By Marjorie Nesin Staff Writer
Gloucester Daily Times
---- — A group of Rockport teens meet after school each week to practice trivia, hoping to win a spot on WGBH’s High School Quiz Show again.
But, the practice is more than just quizzing, and more than a chance to hang out, too.
It’s a shot at grabbing a portion of the pride and glory floating around the small school.
When the team competed on last year’s the televised High School Quiz Show — the TV game show that pits one high school team against another in answering a wide range of trivia questions — as one of top 16 schools in the state last year, an audience of students, parents and school staff waved “Rockport” signs and clapped and cheered as the Rockport students clicked buzzers and rattled off answers to host Billy Costa’s questions.
History teachers Neil Dineen and Martha Cooney work with the students, quiz them and joke with them at practice, creating a space for extracurricular academics in the school’s culture.
“I’d like to make it cool to be smart again,” Cooney said. “Academics have kind of taken the back seat to athletics forever and we want to change that.”
The teens nod and agree, saying the key to cool is membership on a sports team, and noting the lack of budget for academic groups, though Cooney said acquiring funding for competitions tends to be straightforward.
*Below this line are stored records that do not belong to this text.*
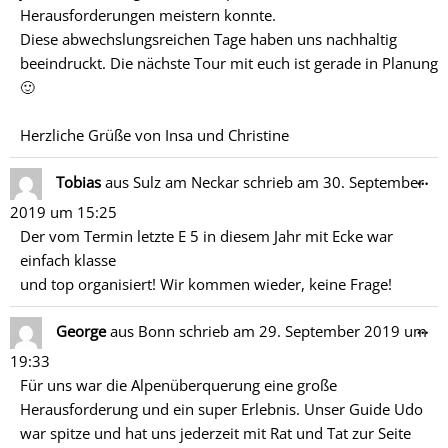
Herausforderungen meistern konnte.
Diese abwechslungsreichen Tage haben uns nachhaltig
beeindruckt. Die nächste Tour mit euch ist gerade in Planung
🙂
Herzliche Grüße von Insa und Christine
Di
…
Tobias
aus
Sulz am Neckar
schrieb am
30. September
Me
2019
um
15:25
ein
Der vom Termin letzte E 5 in diesem Jahr mit Ecke war
einfach klasse
und top organisiert! Wir kommen wieder, keine Frage!
Di
…
George
aus
Bonn
schrieb am
29. September 2019
um
Me
19:33
ein
Für uns war die Alpenüberquerung eine große
Herausforderung und ein super Erlebnis. Unser Guide Udo
war spitze und hat uns jederzeit mit Rat und Tat zur Seite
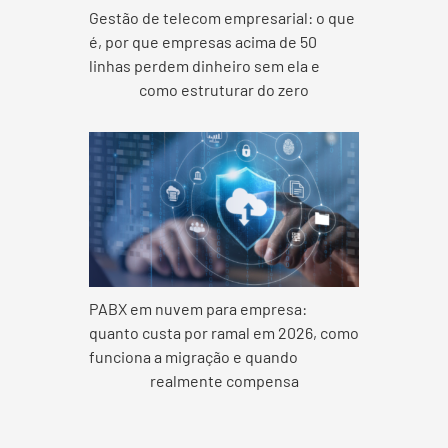
Gestão de telecom empresarial: o que
é, por que empresas acima de 50
linhas perdem dinheiro sem ela e
como estruturar do zero
PABX em nuvem para empresa:
quanto custa por ramal em 2026, como
funciona a migração e quando
realmente compensa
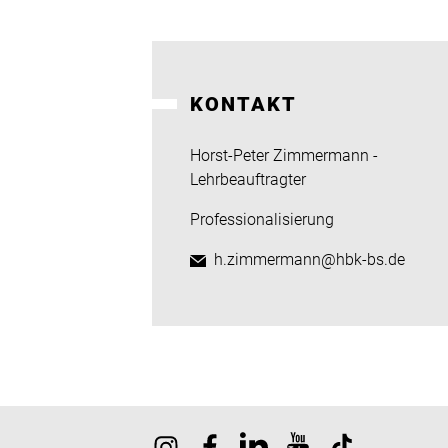
KONTAKT
Horst-Peter Zimmermann -
Lehrbeauftragter
Professionalisierung
h.zimmermann@hbk-bs.de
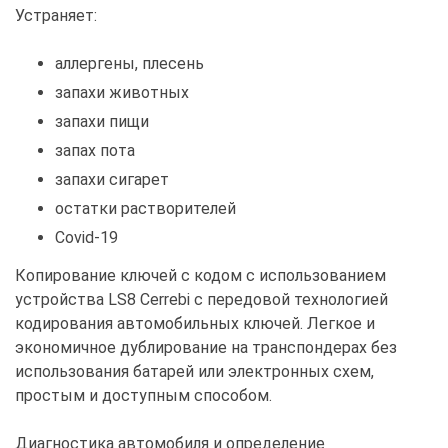
Устраняет:
аллергены, плесень
запахи животных
запахи пищи
запах пота
запахи сигарет
остатки растворителей
Covid-19
Копирование ключей с кодом с использованием
устройства LS8 Cerrebi с передовой технологией
кодирования автомобильных ключей. Легкое и
экономичное дублирование на транспондерах без
использования батарей или электронных схем,
простым и доступным способом.
Диагностика автомобиля и определение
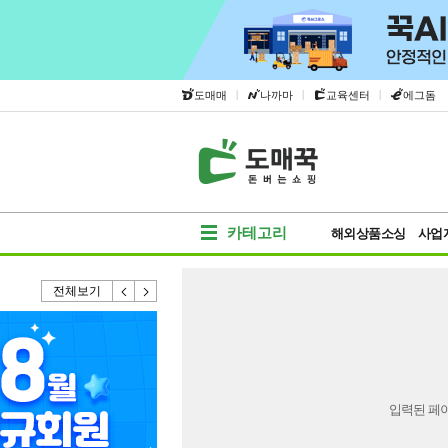
|
|
|
도매매
나까마
교육센터
에그돔
카테고리
해외상품소싱
사업
전체보기
입력된 페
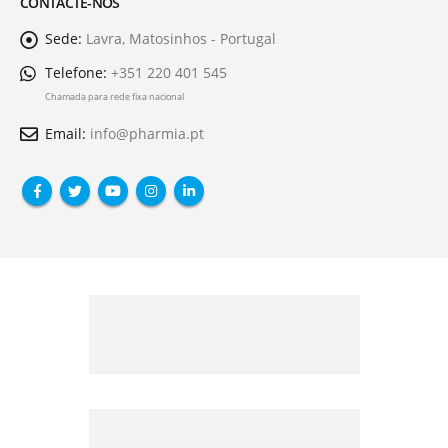
CONTACTE-NOS
Sede:
Lavra, Matosinhos - Portugal
Telefone:
+351 220 401 545
Chamada para rede fixa nacional
Email:
info@pharmia.pt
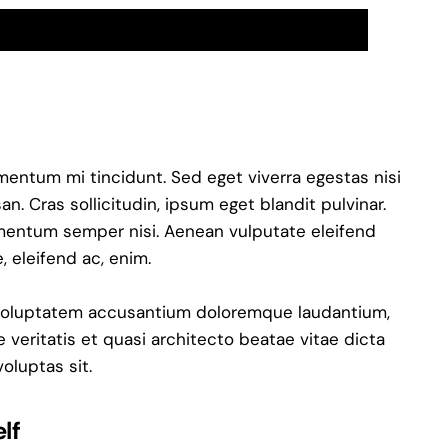
Use
00:00
Up/Down
Arrow
keys
to
increase
mentum mi tincidunt. Sed eget viverra egestas nisi
or
. Cras sollicitudin, ipsum eget blandit pulvinar.
decrease
ementum semper nisi. Aenean vulputate eleifend
volume.
e, eleifend ac, enim.
it voluptatem accusantium doloremque laudantium,
 veritatis et quasi architecto beatae vitae dicta
oluptas sit.
lf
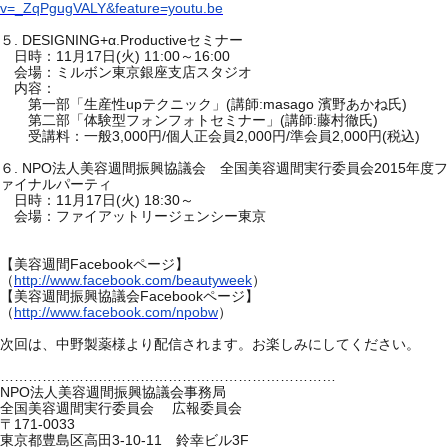
v=_ZqPgugVALY&feature=youtu.be
. DESIGNING+α.Productive
５
セミナー
11
17
(
) 11:00
16:00
日時：
月
日
火
～
会場：ミルボン東京銀座支店スタジオ
内容：
up
(
:masago
)
第一部「生産性
テクニック」
講師
濱野あかね氏
(
:
)
第二部「体験型フォンフォトセミナー」
講師
藤村徹氏
3,000
/
2,000
/
2,000
(
)
受講料：一般
円
個人正会員
円
準会員
円
税込
. NPO
2015
６
法人美容週間振興協議会 全国美容週間実行委員会
年度フ
ァイナルパーティ
11
17
(
) 18:30
日時：
月
日
火
～
会場：ファイアットリージェンシー東京
Facebook
【美容週間
ページ】
http://www.facebook.com/beautyweek
（
）
Facebook
【美容週間振興協議会
ページ】
http://www.facebook.com/npobw
（
）
次回は、中野製薬様より配信されます。お楽しみにしてください。
………………………………………………………………
NPO
法人美容週間振興協議会事務局
全国美容週間実行委員会
広報委員会
171-0033
〒
3-10-11
3F
東京都豊島区高田
鈴幸ビル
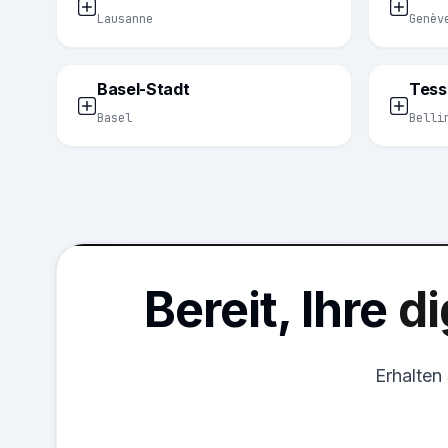
Lausanne
Genèv
Basel-Stadt
Tess
Basel
Belli
Bereit, Ihre
di
Erhalten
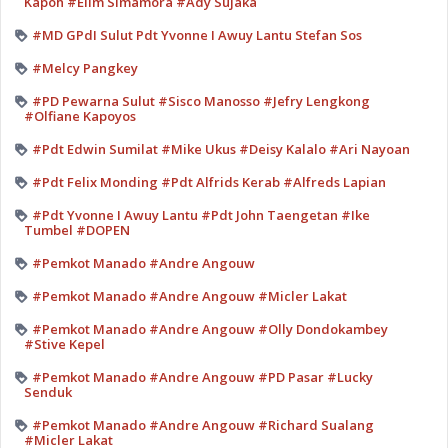
Kapoh #Elim Simamora #Ady Sujaka
#MD GPdI Sulut Pdt Yvonne I Awuy Lantu Stefan Sos
#Melcy Pangkey
#PD Pewarna Sulut #Sisco Manosso #Jefry Lengkong
#Olfiane Kapoyos
#Pdt Edwin Sumilat #Mike Ukus #Deisy Kalalo #Ari Nayoan
#Pdt Felix Monding #Pdt Alfrids Kerab #Alfreds Lapian
#Pdt Yvonne I Awuy Lantu #Pdt John Taengetan #Ike
Tumbel #DOPEN
#Pemkot Manado #Andre Angouw
#Pemkot Manado #Andre Angouw #Micler Lakat
#Pemkot Manado #Andre Angouw #Olly Dondokambey
#Stive Kepel
#Pemkot Manado #Andre Angouw #PD Pasar #Lucky
Senduk
#Pemkot Manado #Andre Angouw #Richard Sualang
#Micler Lakat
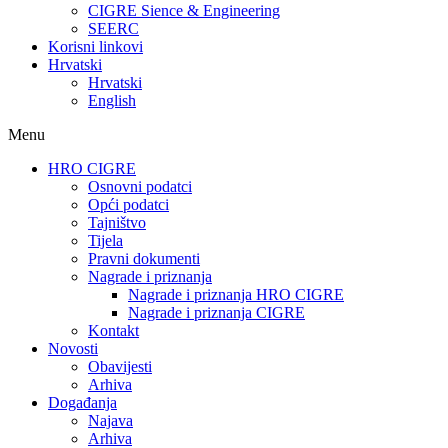
CIGRE Sience & Engineering
SEERC
Korisni linkovi
Hrvatski
Hrvatski
English
Menu
HRO CIGRE
Osnovni podatci​
Opći podatci
Tajništvo
Tijela
Pravni dokumenti
Nagrade i priznanja
Nagrade i priznanja HRO CIGRE
Nagrade i priznanja CIGRE
Kontakt
Novosti
Obavijesti
Arhiva
Događanja
Najava
Arhiva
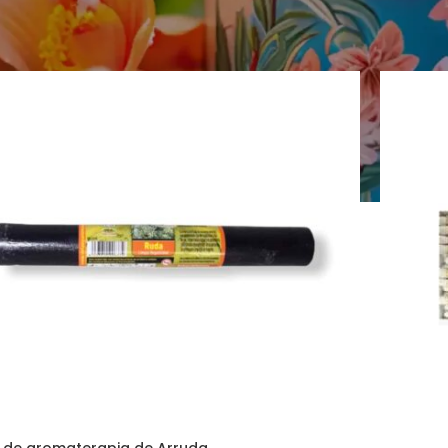
Mostra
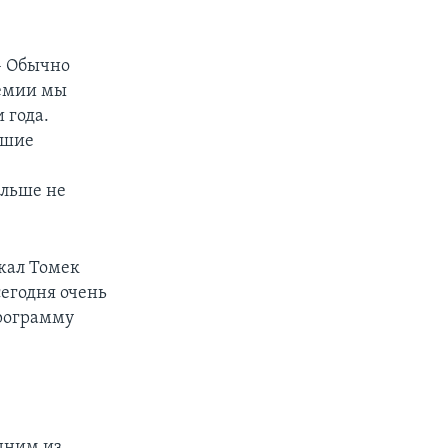
 – Обычно
демии мы
 года.
вшие
ольше не
жал Томек
егодня очень
программу
одним из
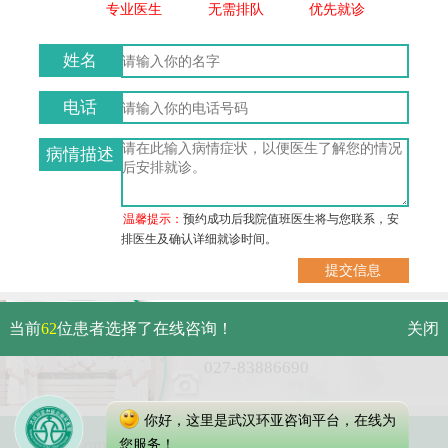
专业医生
无需排队
优先就诊
姓名
电话
病情描述
温馨提示：
预约成功后我院值班医生将与您联系，安
排医生及确认详细就诊时间。
武汉市硚口区解放大道479号
当前
62
位患者选择了在线咨询！
关闭
免费电话：
027-83886690
你好，这里是武汉环亚咨询平台，在线为
Copyright 2023 武汉环亚中医白癜风医院
您服务！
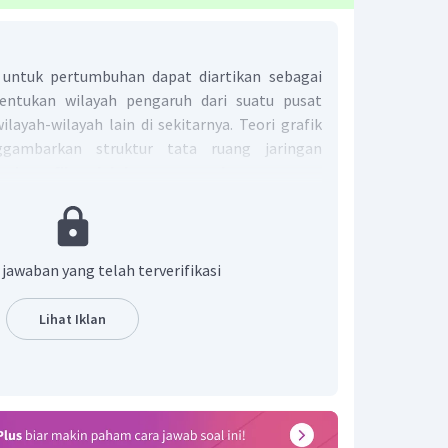
untuk pertumbuhan dapat diartikan sebagai
entukan wilayah pengaruh dari suatu pusat
ayah-wilayah lain di sekitarnya. Teori grafik
gambarkan struktur tata ruang jaringan
ori grafik adalah menggunakan rumusan
 jawaban yang telah terverifikasi
ancaran
interkasi
(
konektivitas
)
n
yang
menjadi
penghubung
antarsimpul
wilayah
Lihat Iklan
wilayah
dalam
sistem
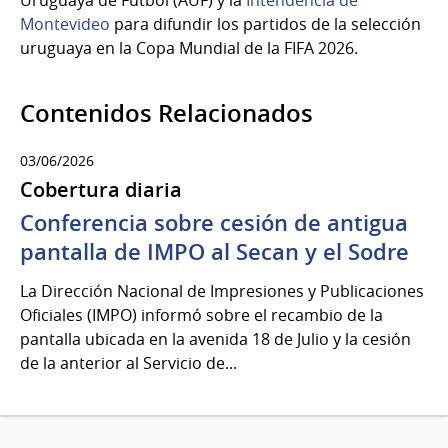
Montevideo
para difundir los partidos de la selección
uruguaya en la Copa Mundial de la FIFA 2026.
Contenidos Relacionados
03/06/2026
Cobertura diaria
Conferencia sobre cesión de antigua
pantalla de IMPO al Secan y el Sodre
La Dirección Nacional de Impresiones y Publicaciones
Oficiales (IMPO) informó sobre el recambio de la
pantalla ubicada en la avenida 18 de Julio y la cesión
de la anterior al Servicio de...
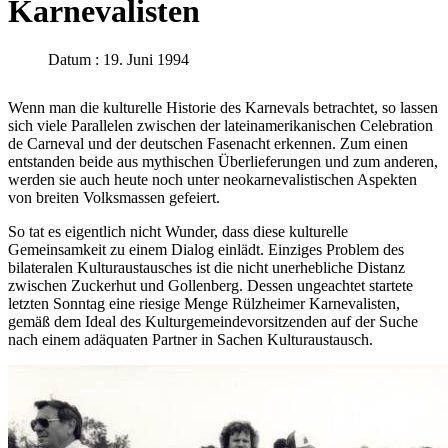
Karnevalisten
Datum : 19. Juni 1994
Wenn man die kulturelle Historie des Karnevals betrachtet, so lassen
sich viele Parallelen zwischen der lateinamerikanischen Celebration
de Carneval und der deutschen Fasenacht erkennen. Zum einen
entstanden beide aus mythischen Überlieferungen und zum anderen,
werden sie auch heute noch unter neokarnevalistischen Aspekten
von breiten Volksmassen gefeiert.
So tat es eigentlich nicht Wunder, dass diese kulturelle
Gemeinsamkeit zu einem Dialog einlädt. Einziges Problem des
bilateralen Kulturaustausches ist die nicht unerhebliche Distanz
zwischen Zuckerhut und Gollenberg. Dessen ungeachtet startete
letzten Sonntag eine riesige Menge Rülzheimer Karnevalisten,
gemäß dem Ideal des Kulturgemeindevorsitzenden auf der Suche
nach einem adäquaten Partner in Sachen Kulturaustausch.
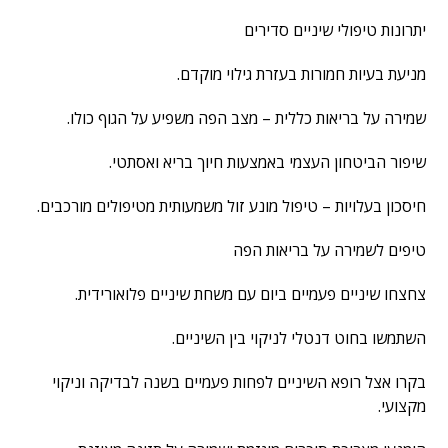
יתרונות טיפולי שיניים סדירים
מניעת בעיות חמורות בעזרת גילוי מוקדם.
שמירה על בריאות כללית – מצב הפה משפיע על הגוף כולו.
שיפור הביטחון העצמי באמצעות חיוך בריא ואסתטי.
חיסכון בעלויות – טיפול מונע זול משמעותית מטיפולים מורכבים.
טיפים לשמירה על בריאות הפה
צחצחו שיניים פעמיים ביום עם משחת שיניים פלואורידית.
השתמשו בחוט דנטלי לניקוי בין השיניים.
בקרו אצל רופא השיניים לפחות פעמיים בשנה לבדיקה וניקוי
מקצועי.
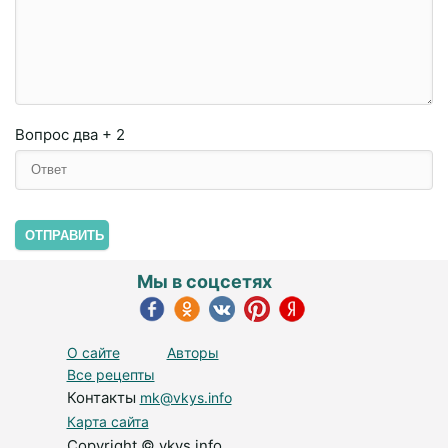
Вопрос
два + 2
ОТПРАВИТЬ
Мы в соцсетях
О сайте
Авторы
Все рецепты
Контакты
mk@vkys.info
Карта сайта
Copyright © vkys.info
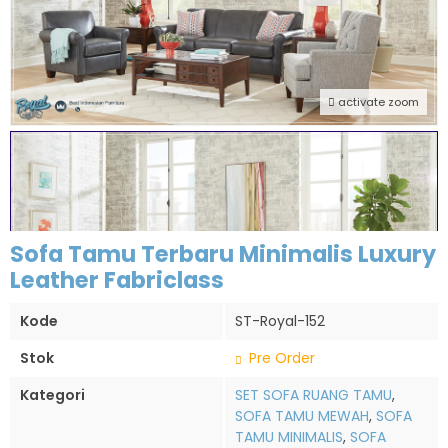
activate zoom
Sofa Tamu Terbaru Minimalis Luxury
Leather Fabriclass
Kode
ST-Royal-152
Stok
Pre Order
Kategori
SET SOFA RUANG TAMU
,
SOFA TAMU MEWAH
,
SOFA
TAMU MINIMALIS
,
SOFA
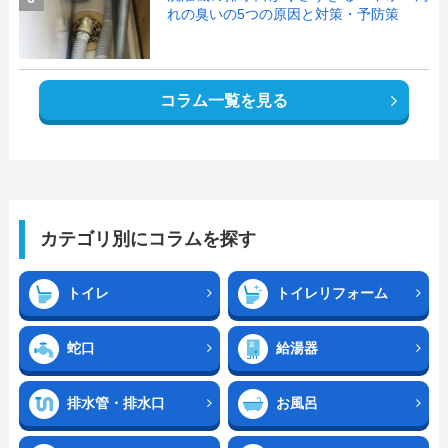
れの臭いの5つの原因と対策・予防策
コラム一覧を見る
カテゴリ別にコラムを探す
トイレ
トイレリフォーム
蛇口
給湯器
排水管・排水口
お風呂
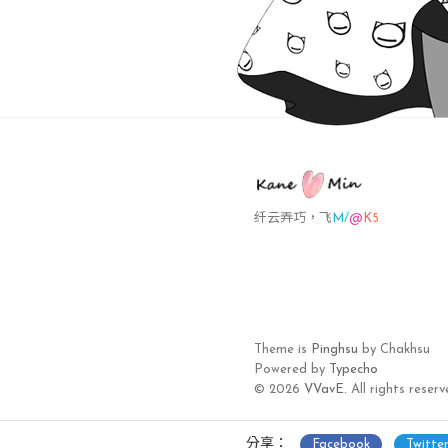
纤云弄
`
y
4
N
J
Theme is
Pinghsu
by Chakhsu
Powered by
Typecho
© 2026
VVavE.
All rights reserv
分享：
Facebook
Twitte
Sophomore Sophie Palmer said students have learned the information that comes out in the form of answers by acting as a sponge, listening, watching and absorbing.
“Reading, experiencing, listening to media, you just consume information through as many orifices as you can,” Sophie Palmer said.
And, the team will use their knowledge during WGBH’s Nov. 4 Super Sunday, when WGBH tests students from 100 Massachusetts schools to determine the teams qualifying for the televised rounds of the show. Only the top scoring 16 teams will move on to the first round.
Last year, Rockport reached semifinals in the televised matches, and was the first team in High School Quiz Show history to fall out after a tie. Hamilton-Wenham knocked the team out in the semifinals round with a sudden death win. But, this year, the Rockport students intend to surpass Hamilton-Wenham and any other team that stands between them and the prize trophy, plaques and $250 to share.
“The goal is to win, obviously,” Cooney said. The state’s winning team also competes against New Hampshire’s winner.
This year’s Rockport panel, a group already determined by a preliminary quiz, consists of sophomore Corey Silver, senior Evan Razdan, sophomore Quenton Hurst, and junior Alexandra Legendre, with alternates sophomore Oliver Herman and sophomore Nate Allen.
Silver and Razdan competed on Rockport’s team last year. And the publicity encouraged a lot of kids to join up this year, expanding the team to 12 members, according to Cooney. Silver said the game show concept drew him in when he first decided to participate too.
“I saw it on T.V., and I always liked playing along with Jeopardy, and I thought it’d be fun,” Silver said.
Everyone — competitors, alternates and the rest of the group alike — participates at practice. Students scoot desks into a half circle around Cooney’s desk once a week, leaving their backpacks in a pile at the door.
Cooney called out questions at Tuesday’s practice, covering topics ranging from mathematics to history and even religion and language.
Nelson Pike nailed an answer — and drummed his hands against his desk while kicking up his feet. Sayles Kasten reached over for a high 5, while Kelly Biondo laughed at his celebratory jig.
“We have fun here, don’t we?” Cooney asks rhetorically, before moving on to a more puzzling wringer.